A poll by the NAACP in September showed 63 percent of Black voters backed Harris over 13 percent for Trump — but while support for Harris among Black women was at 67 percent, it fell to 49 percent among Black men under 50.

While Trump has recently been stepping up his machismo-drenched pitch to young men on right-wing podcasts, Harris has also been reaching out.

Last week, she appeared on former “shock jock” turned pro-Harris radio host Howard Stern’s show where she talked about her love of Formula One.

“She should try to do better with men than she is currently doing,” Sarah Longwell, a conservative strategist and executive director of Republican Voters Against Trump, said in an interview with the Playbook Deep Dive podcast.

She pointed to figures in a recent Harvard-Harris poll showing that 18 to 29-year-old men backed Harris by 17 points while women did so 47 points for Harris, adding: “That’s a big gap.”

“It is the men. It is Hispanic men. It is Black men, which means it is part of this bigger cultural thing with men,” she said.

It’s not just Harris who is chasing voters of the opposite gender, however.

Next week, Trump will hold a town hall with women, despite his own history of sex scandals and as Democrats hammer him for his stance on abortion.

Obama blasts ‘crazy’ Trump

On Thursday, Obama lashed out at “crazy” Donald Trump and urged voters to back Harris as he brought his star power to the 2024 election campaign trail for the first time.

As he hit the stump in the must-win state of Pennsylvania, Obama also chided Black male voters for what he called hesitancy in supporting Democrat Harris because they “just aren’t feeling the idea of having a woman as president.”
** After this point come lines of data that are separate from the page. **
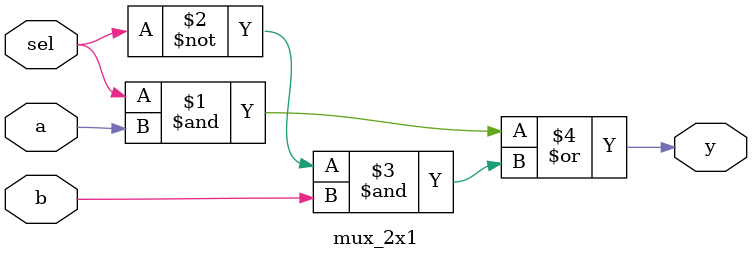
<source format=v>

module mux_2x1(output y,input a,b,sel);

// assign y = sel? a:b;
assign y = (sel&a)|(~(sel)&b);

endmodule
</source>
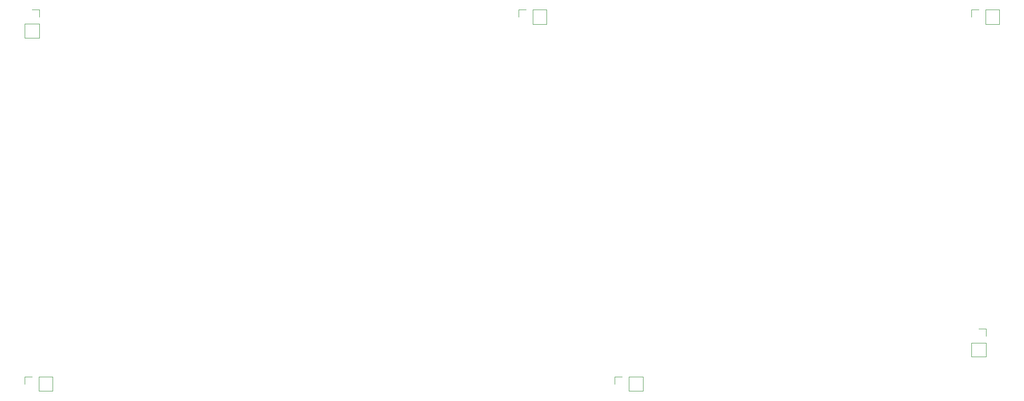
<source format=gbr>
%TF.GenerationSoftware,KiCad,Pcbnew,7.0.10*%
%TF.CreationDate,2024-08-04T08:05:15-06:00*%
%TF.ProjectId,display_card_cover,64697370-6c61-4795-9f63-6172645f636f,rev?*%
%TF.SameCoordinates,Original*%
%TF.FileFunction,Legend,Bot*%
%TF.FilePolarity,Positive*%
%FSLAX46Y46*%
G04 Gerber Fmt 4.6, Leading zero omitted, Abs format (unit mm)*
G04 Created by KiCad (PCBNEW 7.0.10) date 2024-08-04 08:05:15*
%MOMM*%
%LPD*%
G01*
G04 APERTURE LIST*
%ADD10C,0.120000*%
G04 APERTURE END LIST*
D10*
%TO.C, *%
X560760000Y-433645000D02*
X560760000Y-436305000D01*
X558160000Y-433645000D02*
X560760000Y-433645000D01*
X558160000Y-433645000D02*
X558160000Y-436305000D01*
X556890000Y-433645000D02*
X555560000Y-433645000D01*
X555560000Y-433645000D02*
X555560000Y-434975000D01*
X558160000Y-436305000D02*
X560760000Y-436305000D01*
X669985000Y-433645000D02*
X669985000Y-436305000D01*
X667385000Y-433645000D02*
X669985000Y-433645000D01*
X667385000Y-433645000D02*
X667385000Y-436305000D01*
X666115000Y-433645000D02*
X664785000Y-433645000D01*
X664785000Y-433645000D02*
X664785000Y-434975000D01*
X667385000Y-436305000D02*
X669985000Y-436305000D01*
X733485000Y-429950000D02*
X730825000Y-429950000D01*
X733485000Y-427350000D02*
X733485000Y-429950000D01*
X733485000Y-427350000D02*
X730825000Y-427350000D01*
X733485000Y-426080000D02*
X733485000Y-424750000D01*
X733485000Y-424750000D02*
X732155000Y-424750000D01*
X730825000Y-427350000D02*
X730825000Y-429950000D01*
X736020000Y-365700000D02*
X736020000Y-368360000D01*
X733420000Y-365700000D02*
X736020000Y-365700000D01*
X733420000Y-365700000D02*
X733420000Y-368360000D01*
X732150000Y-365700000D02*
X730820000Y-365700000D01*
X730820000Y-365700000D02*
X730820000Y-367030000D01*
X733420000Y-368360000D02*
X736020000Y-368360000D01*
X652200000Y-365700000D02*
X652200000Y-368360000D01*
X649600000Y-365700000D02*
X652200000Y-365700000D01*
X649600000Y-365700000D02*
X649600000Y-368360000D01*
X648330000Y-365700000D02*
X647000000Y-365700000D01*
X647000000Y-365700000D02*
X647000000Y-367030000D01*
X649600000Y-368360000D02*
X652200000Y-368360000D01*
X558225000Y-367030000D02*
X558225000Y-365700000D01*
X558225000Y-370900000D02*
X555565000Y-370900000D01*
X558225000Y-368300000D02*
X558225000Y-370900000D01*
X558225000Y-368300000D02*
X555565000Y-368300000D01*
X558225000Y-365700000D02*
X556895000Y-365700000D01*
X555565000Y-368300000D02*
X555565000Y-370900000D01*
%TD*%
M02*

</source>
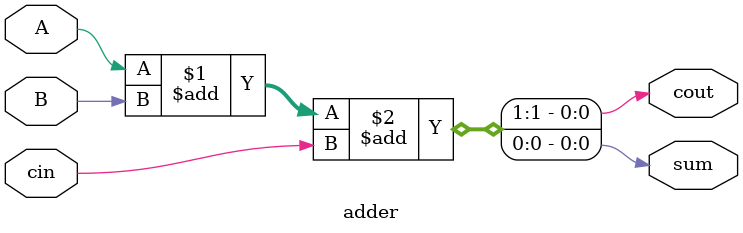
<source format=v>
`timescale 1ns / 1ps
module adder(sum,cout,A,B,cin);
    input A,B,cin;
    output sum,cout;
assign {cout,sum}=A+B+cin;
endmodule

</source>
Obama trained his fire on Trump during a pumped-up rally in Pittsburgh, comparing the Republican’s long speeches to late Cuban communist leader Fidel Castro’s and calling the billionaire out of touch with ordinary people.
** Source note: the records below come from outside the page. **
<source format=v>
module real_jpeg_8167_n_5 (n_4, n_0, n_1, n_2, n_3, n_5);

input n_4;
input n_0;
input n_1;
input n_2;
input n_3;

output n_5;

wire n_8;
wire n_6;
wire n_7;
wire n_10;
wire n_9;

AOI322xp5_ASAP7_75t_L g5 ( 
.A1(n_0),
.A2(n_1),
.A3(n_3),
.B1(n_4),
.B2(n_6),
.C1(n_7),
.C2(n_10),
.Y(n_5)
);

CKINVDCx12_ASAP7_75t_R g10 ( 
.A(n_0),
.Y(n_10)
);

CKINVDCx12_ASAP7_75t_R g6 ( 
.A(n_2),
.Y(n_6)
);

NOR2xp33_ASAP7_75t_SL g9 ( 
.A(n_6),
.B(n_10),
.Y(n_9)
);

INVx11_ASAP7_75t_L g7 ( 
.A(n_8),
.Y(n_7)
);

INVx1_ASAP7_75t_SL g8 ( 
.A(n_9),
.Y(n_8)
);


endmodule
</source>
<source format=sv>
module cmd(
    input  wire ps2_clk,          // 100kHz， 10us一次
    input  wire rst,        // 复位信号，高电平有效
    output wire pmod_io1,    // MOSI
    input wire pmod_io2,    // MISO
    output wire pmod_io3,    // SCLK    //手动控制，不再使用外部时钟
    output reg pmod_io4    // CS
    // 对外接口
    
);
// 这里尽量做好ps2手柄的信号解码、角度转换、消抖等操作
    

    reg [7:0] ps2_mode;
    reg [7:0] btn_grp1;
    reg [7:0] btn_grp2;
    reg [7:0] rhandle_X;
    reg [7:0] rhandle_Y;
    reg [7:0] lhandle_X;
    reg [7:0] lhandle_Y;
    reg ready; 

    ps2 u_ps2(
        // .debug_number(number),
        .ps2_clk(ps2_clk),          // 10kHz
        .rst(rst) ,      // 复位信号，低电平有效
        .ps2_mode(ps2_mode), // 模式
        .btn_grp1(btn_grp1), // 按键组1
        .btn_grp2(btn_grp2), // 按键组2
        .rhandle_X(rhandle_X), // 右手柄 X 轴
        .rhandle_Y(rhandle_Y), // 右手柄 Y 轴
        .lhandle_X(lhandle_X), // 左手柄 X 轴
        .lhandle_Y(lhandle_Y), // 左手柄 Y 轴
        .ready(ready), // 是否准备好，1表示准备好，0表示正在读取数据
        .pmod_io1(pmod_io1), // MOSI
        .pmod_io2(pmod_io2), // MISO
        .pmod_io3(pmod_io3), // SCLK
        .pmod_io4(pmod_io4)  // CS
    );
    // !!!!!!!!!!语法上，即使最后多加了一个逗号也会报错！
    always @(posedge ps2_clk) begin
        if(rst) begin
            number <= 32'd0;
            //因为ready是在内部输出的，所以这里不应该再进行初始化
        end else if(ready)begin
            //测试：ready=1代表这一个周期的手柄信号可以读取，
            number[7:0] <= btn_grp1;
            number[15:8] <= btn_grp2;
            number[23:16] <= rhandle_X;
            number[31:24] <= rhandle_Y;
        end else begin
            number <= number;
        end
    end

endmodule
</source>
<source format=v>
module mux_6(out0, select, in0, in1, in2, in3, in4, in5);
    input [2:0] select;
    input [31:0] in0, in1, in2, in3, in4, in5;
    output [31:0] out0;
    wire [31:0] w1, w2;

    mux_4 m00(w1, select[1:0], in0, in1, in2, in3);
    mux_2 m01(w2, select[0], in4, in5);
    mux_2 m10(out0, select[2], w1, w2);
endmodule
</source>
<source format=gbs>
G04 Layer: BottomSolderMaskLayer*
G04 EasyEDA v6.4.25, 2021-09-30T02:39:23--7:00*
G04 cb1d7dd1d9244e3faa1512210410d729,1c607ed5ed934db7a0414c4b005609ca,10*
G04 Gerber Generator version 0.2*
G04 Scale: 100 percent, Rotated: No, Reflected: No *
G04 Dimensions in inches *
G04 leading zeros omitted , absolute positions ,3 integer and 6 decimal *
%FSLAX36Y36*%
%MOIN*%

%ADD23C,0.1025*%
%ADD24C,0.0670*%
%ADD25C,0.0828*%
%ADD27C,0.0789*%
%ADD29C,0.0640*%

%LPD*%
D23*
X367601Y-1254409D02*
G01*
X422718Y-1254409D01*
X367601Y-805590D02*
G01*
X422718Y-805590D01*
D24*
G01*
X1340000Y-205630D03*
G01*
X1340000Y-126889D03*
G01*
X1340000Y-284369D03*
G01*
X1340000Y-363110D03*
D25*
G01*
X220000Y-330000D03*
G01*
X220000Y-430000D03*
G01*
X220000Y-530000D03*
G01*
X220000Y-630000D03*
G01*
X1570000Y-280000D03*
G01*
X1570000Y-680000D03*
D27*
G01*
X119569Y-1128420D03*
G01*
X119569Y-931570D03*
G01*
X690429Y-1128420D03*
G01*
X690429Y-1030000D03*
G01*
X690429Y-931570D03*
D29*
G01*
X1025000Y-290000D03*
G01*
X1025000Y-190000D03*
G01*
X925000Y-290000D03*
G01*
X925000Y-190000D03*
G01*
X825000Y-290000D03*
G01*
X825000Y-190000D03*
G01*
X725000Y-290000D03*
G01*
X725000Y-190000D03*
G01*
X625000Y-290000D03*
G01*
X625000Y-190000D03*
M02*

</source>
America’s first Black president admitted that “this election’s going to be tight” as many voters were still struggling with high prices.
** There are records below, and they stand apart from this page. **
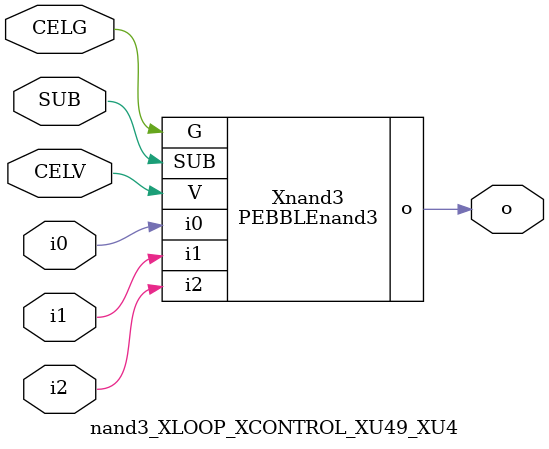
<source format=v>



module PEBBLEnand3 ( o, G, SUB, V, i0, i1, i2 );

  input i0;
  input V;
  input i2;
  input i1;
  input G;
  output o;
  input SUB;
endmodule

//Celera Confidential Do Not Copy nand3_XLOOP_XCONTROL_XU49_XU4
//Celera Confidential Symbol Generator
//5V Inverter
module nand3_XLOOP_XCONTROL_XU49_XU4 (CELV,CELG,i0,i1,i2,o,SUB);
input CELV;
input CELG;
input i0;
input i1;
input i2;
input SUB;
output o;

//Celera Confidential Do Not Copy nand3
PEBBLEnand3 Xnand3(
.V (CELV),
.i0 (i0),
.i1 (i1),
.i2 (i2),
.o (o),
.SUB (SUB),
.G (CELG)
);
//,diesize,PEBBLEnand3

//Celera Confidential Do Not Copy Module End
//Celera Schematic Generator
endmodule

</source>
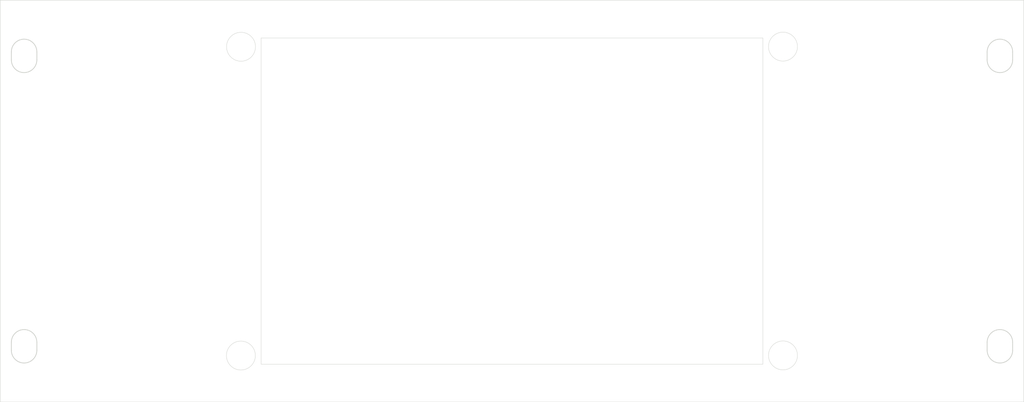
<source format=kicad_pcb>
(kicad_pcb
	(version 20240108)
	(generator "pcbnew")
	(generator_version "8.0")
	(general
		(thickness 1.6)
		(legacy_teardrops no)
	)
	(paper "A4")
	(layers
		(0 "F.Cu" signal)
		(31 "B.Cu" signal)
		(32 "B.Adhes" user "B.Adhesive")
		(33 "F.Adhes" user "F.Adhesive")
		(34 "B.Paste" user)
		(35 "F.Paste" user)
		(36 "B.SilkS" user "B.Silkscreen")
		(37 "F.SilkS" user "F.Silkscreen")
		(38 "B.Mask" user)
		(39 "F.Mask" user)
		(40 "Dwgs.User" user "User.Drawings")
		(41 "Cmts.User" user "User.Comments")
		(42 "Eco1.User" user "User.Eco1")
		(43 "Eco2.User" user "User.Eco2")
		(44 "Edge.Cuts" user)
		(45 "Margin" user)
		(46 "B.CrtYd" user "B.Courtyard")
		(47 "F.CrtYd" user "F.Courtyard")
		(48 "B.Fab" user)
		(49 "F.Fab" user)
		(50 "User.1" user)
		(51 "User.2" user)
		(52 "User.3" user)
		(53 "User.4" user)
		(54 "User.5" user)
		(55 "User.6" user)
		(56 "User.7" user)
		(57 "User.8" user)
		(58 "User.9" user)
	)
	(setup
		(pad_to_mask_clearance 0)
		(allow_soldermask_bridges_in_footprints no)
		(aux_axis_origin 50 150.5)
		(grid_origin 50 150.5)
		(pcbplotparams
			(layerselection 0x00010fc_ffffffff)
			(plot_on_all_layers_selection 0x0000000_00000000)
			(disableapertmacros no)
			(usegerberextensions no)
			(usegerberattributes yes)
			(usegerberadvancedattributes yes)
			(creategerberjobfile yes)
			(dashed_line_dash_ratio 12.000000)
			(dashed_line_gap_ratio 3.000000)
			(svgprecision 4)
			(plotframeref no)
			(viasonmask no)
			(mode 1)
			(useauxorigin no)
			(hpglpennumber 1)
			(hpglpenspeed 20)
			(hpglpendiameter 15.000000)
			(pdf_front_fp_property_popups yes)
			(pdf_back_fp_property_popups yes)
			(dxfpolygonmode yes)
			(dxfimperialunits yes)
			(dxfusepcbnewfont yes)
			(psnegative no)
			(psa4output no)
			(plotreference yes)
			(plotvalue yes)
			(plotfptext yes)
			(plotinvisibletext no)
			(sketchpadsonfab no)
			(subtractmaskfromsilk no)
			(outputformat 1)
			(mirror no)
			(drillshape 1)
			(scaleselection 1)
			(outputdirectory "")
		)
	)
	(net 0 "")
	(gr_line
		(start 173.9 144)
		(end 173.9 143)
		(stroke
			(width 0.1)
			(type default)
		)
		(layer "Edge.Cuts")
		(uuid "069b5893-e091-44b5-81f0-526d9e6d1926")
	)
	(gr_arc
		(start 51.4 106.5)
		(mid 53 104.9)
		(end 54.6 106.5)
		(stroke
			(width 0.1)
			(type default)
		)
		(layer "Edge.Cuts")
		(uuid "0a58aa1c-f1bf-4433-87dd-ba3ecaf08487")
	)
	(gr_line
		(start 177.1 143)
		(end 177.1 144)
		(stroke
			(width 0.1)
			(type default)
		)
		(layer "Edge.Cuts")
		(uuid "22b0cfdb-f1f5-48f4-bbc7-c1c9a6da0f7a")
	)
	(gr_line
		(start 54.6 143)
		(end 54.6 144)
		(stroke
			(width 0.1)
			(type default)
		)
		(layer "Edge.Cuts")
		(uuid "23a5f43b-3cfa-4758-8435-52799b86ec4f")
	)
	(gr_rect
		(start 50 100)
		(end 178.5 150.5)
		(stroke
			(width 0.05)
			(type default)
		)
		(fill none)
		(layer "Edge.Cuts")
		(uuid "3e9a4455-11bb-48e3-843f-fa2ac11d33cd")
	)
	(gr_arc
		(start 54.6 144)
		(mid 53 145.6)
		(end 51.4 144)
		(stroke
			(width 0.1)
			(type default)
		)
		(layer "Edge.Cuts")
		(uuid "4f906de7-4b29-4ecc-b1dc-693b7b52924d")
	)
	(gr_arc
		(start 177.1 107.5)
		(mid 175.5 109.1)
		(end 173.9 107.5)
		(stroke
			(width 0.1)
			(type default)
		)
		(layer "Edge.Cuts")
		(uuid "56e5076b-e313-4c8f-8207-0ae81c27588f")
	)
	(gr_rect
		(start 82.75 104.75)
		(end 145.75 145.75)
		(stroke
			(width 0.05)
			(type default)
		)
		(fill none)
		(layer "Edge.Cuts")
		(uuid "5d8720ad-55aa-40a0-8e6e-a758c8f45dda")
	)
	(gr_circle
		(center 148.267664 105.83525)
		(end 149.6 104.6)
		(stroke
			(width 0.05)
			(type default)
		)
		(fill none)
		(layer "Edge.Cuts")
		(uuid "620cb1d5-371b-45fa-8989-310915240fd6")
	)
	(gr_circle
		(center 148.267664 144.647896)
		(end 149.6 143.412646)
		(stroke
			(width 0.05)
			(type default)
		)
		(fill none)
		(layer "Edge.Cuts")
		(uuid "6cbd8320-f87d-4851-850b-fdc164652962")
	)
	(gr_line
		(start 51.4 144)
		(end 51.4 143)
		(stroke
			(width 0.1)
			(type default)
		)
		(layer "Edge.Cuts")
		(uuid "7edff6b3-07fa-4ddf-a036-a52300be1740")
	)
	(gr_line
		(start 54.6 106.5)
		(end 54.6 107.5)
		(stroke
			(width 0.1)
			(type default)
		)
		(layer "Edge.Cuts")
		(uuid "9044efc9-c35f-4f2a-b92b-3762f739ff82")
	)
	(gr_circle
		(center 80.215482 144.66475)
		(end 81.547818 143.4295)
		(stroke
			(width 0.05)
			(type default)
		)
		(fill none)
		(layer "Edge.Cuts")
		(uuid "9887b48b-1047-4106-b475-bdd6f545f280")
	)
	(gr_arc
		(start 177.1 144)
		(mid 175.5 145.6)
		(end 173.9 144)
		(stroke
			(width 0.1)
			(type default)
		)
		(layer "Edge.Cuts")
		(uuid "a4bcc953-dfaf-4448-bacf-51c865a4d1c1")
	)
	(gr_line
		(start 177.1 106.5)
		(end 177.1 107.5)
		(stroke
			(width 0.1)
			(type default)
		)
		(layer "Edge.Cuts")
		(uuid "d2026551-1445-4532-a2ae-1be15be87fbd")
	)
	(gr_arc
		(start 173.9 143)
		(mid 175.5 141.4)
		(end 177.1 143)
		(stroke
			(width 0.1)
			(type default)
		)
		(layer "Edge.Cuts")
		(uuid "d3d67539-678c-4e3c-9ae0-430319877982")
	)
	(gr_arc
		(start 54.6 107.5)
		(mid 53 109.1)
		(end 51.4 107.5)
		(stroke
			(width 0.1)
			(type default)
		)
		(layer "Edge.Cuts")
		(uuid "dec66670-f86c-492c-81fa-c55926d355b2")
	)
	(gr_line
		(start 51.4 107.5)
		(end 51.4 106.5)
		(stroke
			(width 0.1)
			(type default)
		)
		(layer "Edge.Cuts")
		(uuid "df7ac046-38a1-45c0-b5c4-95a7d7267a98")
	)
	(gr_line
		(start 173.9 107.5)
		(end 173.9 106.5)
		(stroke
			(width 0.1)
			(type default)
		)
		(layer "Edge.Cuts")
		(uuid "e1ad1230-e540-481c-a634-14e4c4ed25f4")
	)
	(gr_arc
		(start 173.9 106.5)
		(mid 175.5 104.9)
		(end 177.1 106.5)
		(stroke
			(width 0.1)
			(type default)
		)
		(layer "Edge.Cuts")
		(uuid "e4f811c3-4d53-4ff4-8ae7-2739bcca4caa")
	)
	(gr_circle
		(center 80.232336 105.852104)
		(end 81.564672 104.616854)
		(stroke
			(width 0.05)
			(type default)
		)
		(fill none)
		(layer "Edge.Cuts")
		(uuid "eda79755-6af0-4336-bac9-fde5741a4605")
	)
	(gr_arc
		(start 51.4 143)
		(mid 53 141.4)
		(end 54.6 143)
		(stroke
			(width 0.1)
			(type default)
		)
		(layer "Edge.Cuts")
		(uuid "f6e04631-f1c0-48f5-9a8c-f25db6449214")
	)
)

</source>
But he told the crowd that “what I cannot understand is why anybody would think that Donald Trump will shake things up,” adding: “You think Donald Trump ever changed a diaper?’

The popular Democrat called Trump’s schemes to sell bibles as “crazy” and used the same word to describe the 78-year-old former president’s embrace of conspiracy theories.

As the crowd booed Trump, his successor in the White House, Obama added: “Don’t boo — vote.”
“Kamala is as prepared for the job as any nominee for president has ever been,” he added.

Vice president Harris’s campaign said Obama’s appearance, the first in a series in battleground states before the November 5 election, was designed to get people out to vote in crucial Pennsylvania.

Obama took aim at male voters who might be attracted by the Republican’s appeals toward machismo.

“I’m sorry gentlemen, I’ve noticed this, especially with some men who seem to think Trump’s behavior, the bullying and the putting people down, is a sign of strength,” he said.

“And I am here to tell you that is not what real strength is.”

Earlier, in a surprise stop before the rally at a campaign field office in Pittsburgh, Obama made an unusually direct appeal to Black men, whose support polls show Harris has struggled to mobilize.

Saying he had some “truths” that he wanted the Black community to hear, Obama said that “you’re coming up with all kinds of reasons and excuses, I’ve got a problem with that.”

“Because part of it makes me think — and I’m speaking to men directly — part of it makes me think that, well, you just aren’t feeling the idea of having a woman as president.”